### Task prompt
Scan the material for the word "email" and return every matching line.

Provided records Block Start

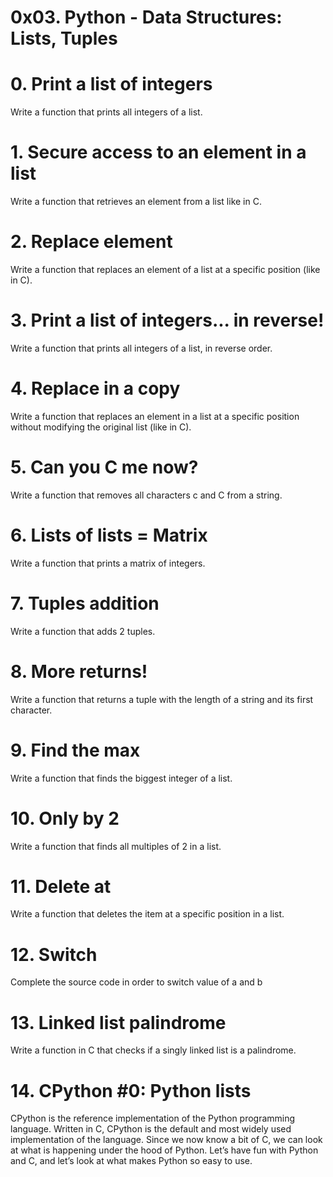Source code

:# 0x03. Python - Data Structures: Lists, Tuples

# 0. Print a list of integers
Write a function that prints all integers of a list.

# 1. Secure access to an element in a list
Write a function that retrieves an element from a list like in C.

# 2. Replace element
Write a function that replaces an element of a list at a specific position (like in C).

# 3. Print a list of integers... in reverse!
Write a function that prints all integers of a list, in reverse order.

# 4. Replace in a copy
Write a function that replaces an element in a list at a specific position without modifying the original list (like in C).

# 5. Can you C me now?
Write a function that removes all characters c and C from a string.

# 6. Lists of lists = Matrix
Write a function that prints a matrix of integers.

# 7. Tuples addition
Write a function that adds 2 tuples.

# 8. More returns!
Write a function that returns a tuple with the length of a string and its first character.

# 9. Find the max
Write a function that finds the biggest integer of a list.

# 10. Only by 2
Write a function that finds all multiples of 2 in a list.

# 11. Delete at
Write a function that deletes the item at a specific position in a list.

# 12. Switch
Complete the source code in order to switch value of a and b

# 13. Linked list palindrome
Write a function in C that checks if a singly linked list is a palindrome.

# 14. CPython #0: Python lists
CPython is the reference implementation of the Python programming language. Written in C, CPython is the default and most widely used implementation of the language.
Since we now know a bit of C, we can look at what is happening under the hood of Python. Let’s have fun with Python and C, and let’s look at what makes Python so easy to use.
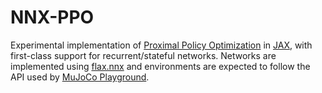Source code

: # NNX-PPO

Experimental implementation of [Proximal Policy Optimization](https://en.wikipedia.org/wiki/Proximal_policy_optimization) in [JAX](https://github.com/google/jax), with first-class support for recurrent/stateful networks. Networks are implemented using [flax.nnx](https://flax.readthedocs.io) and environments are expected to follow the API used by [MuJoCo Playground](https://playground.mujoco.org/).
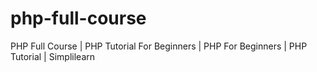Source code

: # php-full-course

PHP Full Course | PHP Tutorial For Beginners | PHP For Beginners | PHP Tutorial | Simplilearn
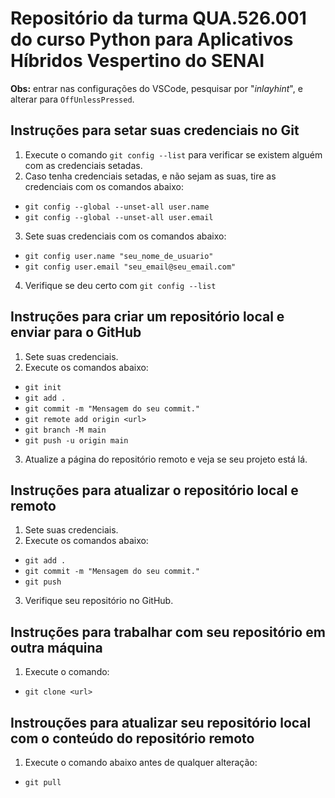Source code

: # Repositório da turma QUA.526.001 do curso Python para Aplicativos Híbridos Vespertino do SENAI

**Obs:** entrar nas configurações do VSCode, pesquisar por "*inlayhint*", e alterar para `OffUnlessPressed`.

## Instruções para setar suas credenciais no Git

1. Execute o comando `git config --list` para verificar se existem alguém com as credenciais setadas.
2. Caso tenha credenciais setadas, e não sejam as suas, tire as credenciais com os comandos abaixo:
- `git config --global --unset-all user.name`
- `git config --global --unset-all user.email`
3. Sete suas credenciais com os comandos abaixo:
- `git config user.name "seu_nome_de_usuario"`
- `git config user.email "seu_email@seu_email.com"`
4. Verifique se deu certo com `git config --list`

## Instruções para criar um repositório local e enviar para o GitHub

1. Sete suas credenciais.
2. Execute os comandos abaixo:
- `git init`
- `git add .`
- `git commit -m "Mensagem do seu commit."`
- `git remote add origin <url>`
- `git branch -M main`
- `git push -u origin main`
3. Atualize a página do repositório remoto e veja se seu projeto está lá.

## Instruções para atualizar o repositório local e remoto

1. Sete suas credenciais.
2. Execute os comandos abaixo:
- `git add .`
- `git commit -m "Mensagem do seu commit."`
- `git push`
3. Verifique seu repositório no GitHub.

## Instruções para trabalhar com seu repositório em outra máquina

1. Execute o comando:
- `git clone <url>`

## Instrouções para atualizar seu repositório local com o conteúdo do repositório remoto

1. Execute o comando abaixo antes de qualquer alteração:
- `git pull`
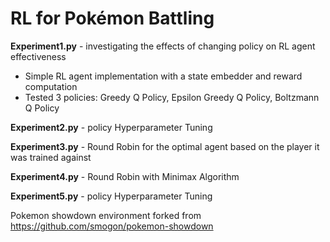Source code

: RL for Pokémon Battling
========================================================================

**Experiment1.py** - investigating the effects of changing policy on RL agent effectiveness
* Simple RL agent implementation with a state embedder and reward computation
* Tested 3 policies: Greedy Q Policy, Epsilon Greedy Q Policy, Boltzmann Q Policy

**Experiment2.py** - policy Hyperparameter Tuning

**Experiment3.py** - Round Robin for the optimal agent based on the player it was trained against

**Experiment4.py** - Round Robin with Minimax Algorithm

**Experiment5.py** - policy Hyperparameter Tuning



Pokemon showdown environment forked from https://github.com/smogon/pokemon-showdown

Provided records Block End

### Output of the task
- `git config --global --unset-all user.email`
- `git config user.email "seu_email@seu_email.com"`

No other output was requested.